The Underworld USA Trilogy is the collective name given to three novels by American crime author James Ellroy: American Tabloid (1995), The Cold Six Thousand (2001), and Blood's a Rover (2009).
The trilogy blends fiction and history to tell a story of political and legal corruption in the United States between 1958 and 1973. American Tabloid covers the years 1958 to 1963, beginning exactly five years before the assassination of John F. Kennedy, with the assassination as the book's dénouement. The Cold Six Thousand begins concurrently with the end of American Tabloid and covers a slightly longer period, culminating in the assassinations of Martin Luther King Jr. and Robert F. Kennedy in 1968. Blood's a Rover spans the years 1968 to 1973, encompassing the Vietnam War, the death of J. Edgar Hoover, the Black Power movement, the Mob's attempt to build casinos in the Dominican Republic, and the Nixon administration.
Ellroy has described the central themes of the trilogy:
The essential contention of the Underworld USA trilogy ... is that America was never innocent. Here's the lineage: America was founded on a bedrock of racism, slaughter of the indigenous people, slavery, religious lunacy ... and nations are never innocent. Let alone nations as powerful as our beloved fatherland. What you have in The Cold Six Thousand — which covers the years '63 to '68 — is that last gasp of pre-public-accountability America where the anti-communist mandate justified virtually any action. And it wasn't Kennedy's death that engendered mass skepticism. It was the protracted horror of the Vietnamese war.[1]
Real people who appear as characters in the trilogy include:John F. Kennedy, Robert F. Kennedy, Martin Luther King Jr., J. Edgar Hoover, Richard M. Nixon, Joseph P. Kennedy Sr., Jimmy Hoffa, Guy Banister, Howard Hughes, Sam Giancana, Carlos Marcello, Johnny Roselli, Jack Ruby, Chuck Rogers, Peter Lawford, Lyndon B. Johnson, Lee Harvey Oswald, J. D. Tippit, Lee Bowers, Betty McDonald,[2] [3] Jim Koethe,[4] Jack Zangetty,[5] [6] Hank Killiam,[7] Joseph Milteer,[8] [9] Bayard Rustin, James Earl Ray, Sirhan Sirhan, Sal Mineo, Moe Dalitz, Santo Trafficante Jr., Bebe Rebozo, E. Howard Hunt, Fred Otash, Sonny Liston, Thomas Reddin, and Joaquín Balaguer.
In most cases, the actions of the historical figures are not those of record.
Each novel is written from the viewpoint of three separate characters, as in Ellroy's previous books The Big Nowhere and L.A. Confidential.
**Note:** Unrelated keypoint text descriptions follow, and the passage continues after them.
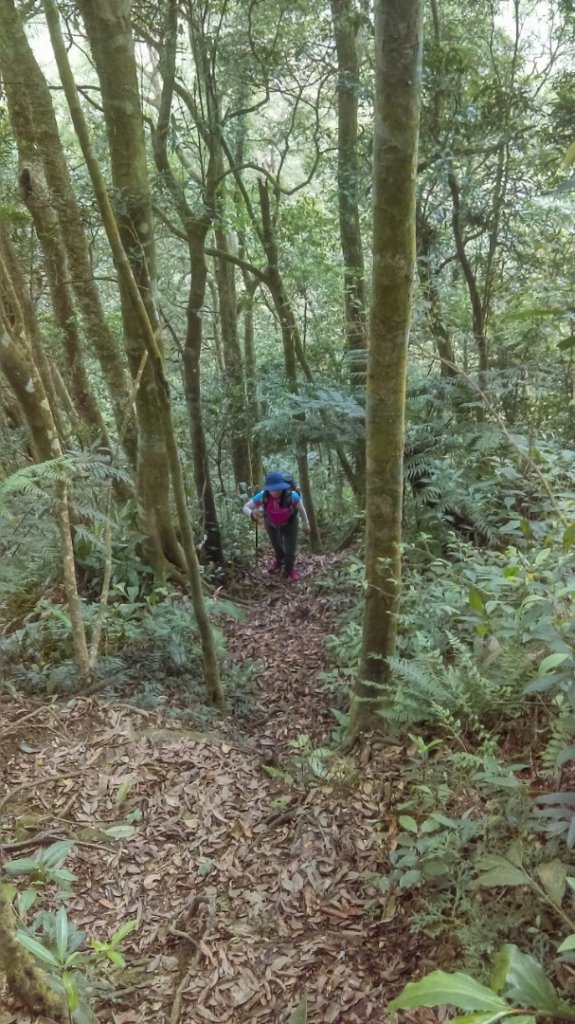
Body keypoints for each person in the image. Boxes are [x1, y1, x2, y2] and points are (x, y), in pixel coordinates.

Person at [243, 470, 310, 580]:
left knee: (290, 549)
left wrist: (306, 525)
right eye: (272, 489)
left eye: (278, 488)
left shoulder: (292, 495)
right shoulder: (262, 496)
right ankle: (279, 562)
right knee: (277, 546)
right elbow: (245, 507)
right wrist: (251, 514)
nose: (275, 492)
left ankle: (289, 569)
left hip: (289, 524)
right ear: (268, 488)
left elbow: (302, 510)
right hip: (271, 524)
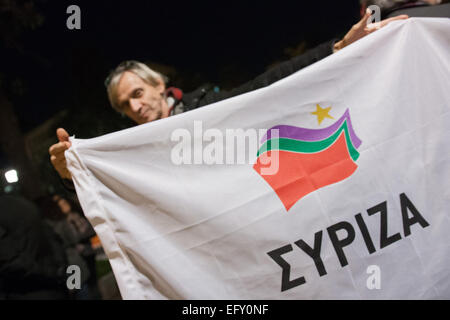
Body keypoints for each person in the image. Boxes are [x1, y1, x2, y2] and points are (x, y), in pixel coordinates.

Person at [48, 10, 408, 182]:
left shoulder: (207, 106)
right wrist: (70, 176)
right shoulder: (132, 150)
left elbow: (266, 85)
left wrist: (339, 47)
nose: (134, 106)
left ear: (160, 85)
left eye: (137, 93)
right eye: (124, 104)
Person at [0, 195, 68, 299]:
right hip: (55, 287)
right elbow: (53, 238)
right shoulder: (22, 201)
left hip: (26, 291)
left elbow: (10, 261)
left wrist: (51, 271)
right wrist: (58, 269)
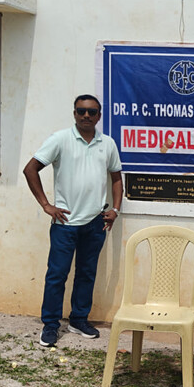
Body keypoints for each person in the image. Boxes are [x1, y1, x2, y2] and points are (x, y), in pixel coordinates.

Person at [23, 94, 123, 347]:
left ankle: (79, 320)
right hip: (65, 224)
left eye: (91, 112)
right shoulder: (60, 139)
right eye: (81, 111)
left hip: (95, 222)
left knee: (86, 274)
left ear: (99, 115)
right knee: (57, 274)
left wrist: (116, 209)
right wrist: (46, 205)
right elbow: (30, 169)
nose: (86, 116)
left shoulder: (108, 143)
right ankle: (51, 325)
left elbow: (117, 178)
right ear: (75, 113)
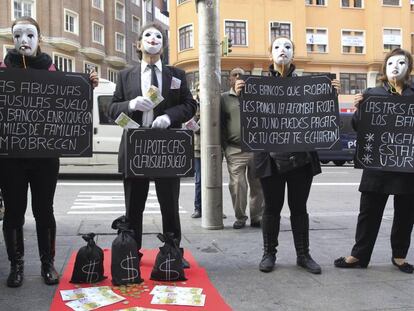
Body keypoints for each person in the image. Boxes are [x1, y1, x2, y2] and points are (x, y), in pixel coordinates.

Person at [0, 16, 99, 288]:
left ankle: (47, 264)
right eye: (18, 35)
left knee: (44, 210)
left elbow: (71, 103)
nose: (24, 41)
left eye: (30, 35)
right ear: (12, 39)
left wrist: (87, 85)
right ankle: (16, 266)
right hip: (11, 157)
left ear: (39, 39)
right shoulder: (2, 69)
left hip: (44, 157)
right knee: (14, 213)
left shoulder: (53, 70)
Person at [235, 37, 340, 274]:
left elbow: (321, 115)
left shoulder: (311, 86)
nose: (282, 51)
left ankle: (303, 255)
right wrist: (242, 95)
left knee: (299, 207)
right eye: (277, 47)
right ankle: (268, 253)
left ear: (294, 54)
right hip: (270, 158)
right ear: (269, 55)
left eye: (288, 47)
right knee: (271, 208)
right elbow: (250, 119)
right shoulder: (254, 85)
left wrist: (331, 94)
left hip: (300, 159)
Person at [108, 22, 196, 267]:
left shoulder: (176, 75)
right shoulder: (126, 75)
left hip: (166, 147)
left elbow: (190, 105)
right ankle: (131, 252)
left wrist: (169, 117)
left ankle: (172, 250)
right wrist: (131, 105)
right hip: (136, 145)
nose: (153, 39)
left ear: (163, 44)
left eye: (159, 36)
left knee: (169, 204)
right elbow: (112, 110)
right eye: (148, 35)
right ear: (138, 44)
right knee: (134, 204)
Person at [334, 48, 414, 274]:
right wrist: (359, 108)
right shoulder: (372, 93)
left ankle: (399, 256)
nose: (395, 67)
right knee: (369, 213)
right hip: (377, 166)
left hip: (407, 167)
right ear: (384, 69)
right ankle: (359, 255)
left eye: (401, 63)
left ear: (408, 68)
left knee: (405, 214)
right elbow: (358, 127)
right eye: (390, 63)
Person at [221, 68, 264, 229]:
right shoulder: (224, 99)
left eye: (241, 74)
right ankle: (240, 217)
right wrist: (224, 147)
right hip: (235, 149)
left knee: (258, 185)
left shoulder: (256, 96)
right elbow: (220, 124)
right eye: (235, 75)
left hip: (255, 148)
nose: (238, 77)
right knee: (238, 184)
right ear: (230, 80)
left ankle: (257, 217)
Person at [191, 86, 202, 218]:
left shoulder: (214, 102)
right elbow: (191, 126)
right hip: (198, 149)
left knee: (215, 180)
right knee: (199, 180)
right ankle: (198, 208)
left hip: (215, 148)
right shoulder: (194, 106)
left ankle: (216, 207)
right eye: (198, 89)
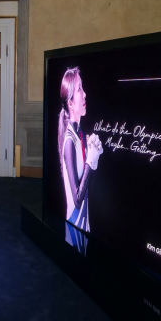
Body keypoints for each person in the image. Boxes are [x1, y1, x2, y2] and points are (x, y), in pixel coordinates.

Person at [58, 67, 102, 234]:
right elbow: (77, 200)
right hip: (74, 223)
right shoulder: (69, 140)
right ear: (70, 103)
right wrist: (91, 160)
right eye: (79, 89)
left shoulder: (81, 134)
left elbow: (87, 183)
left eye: (82, 88)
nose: (84, 94)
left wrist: (94, 158)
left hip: (84, 222)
Each chapter focuses on a single protagonist in a third-person narrative that excludes any information of which he or she would be unaware. The protagonists are often policemen or former policeman, sometimes with a shared love interest.
As in many of his former novels, Ellroy includes excerpts from fictional newspaper articles, letters, confidential reports and memoranda. In this trilogy, he also includes imagined transcripts of bugged conversations and wire taps.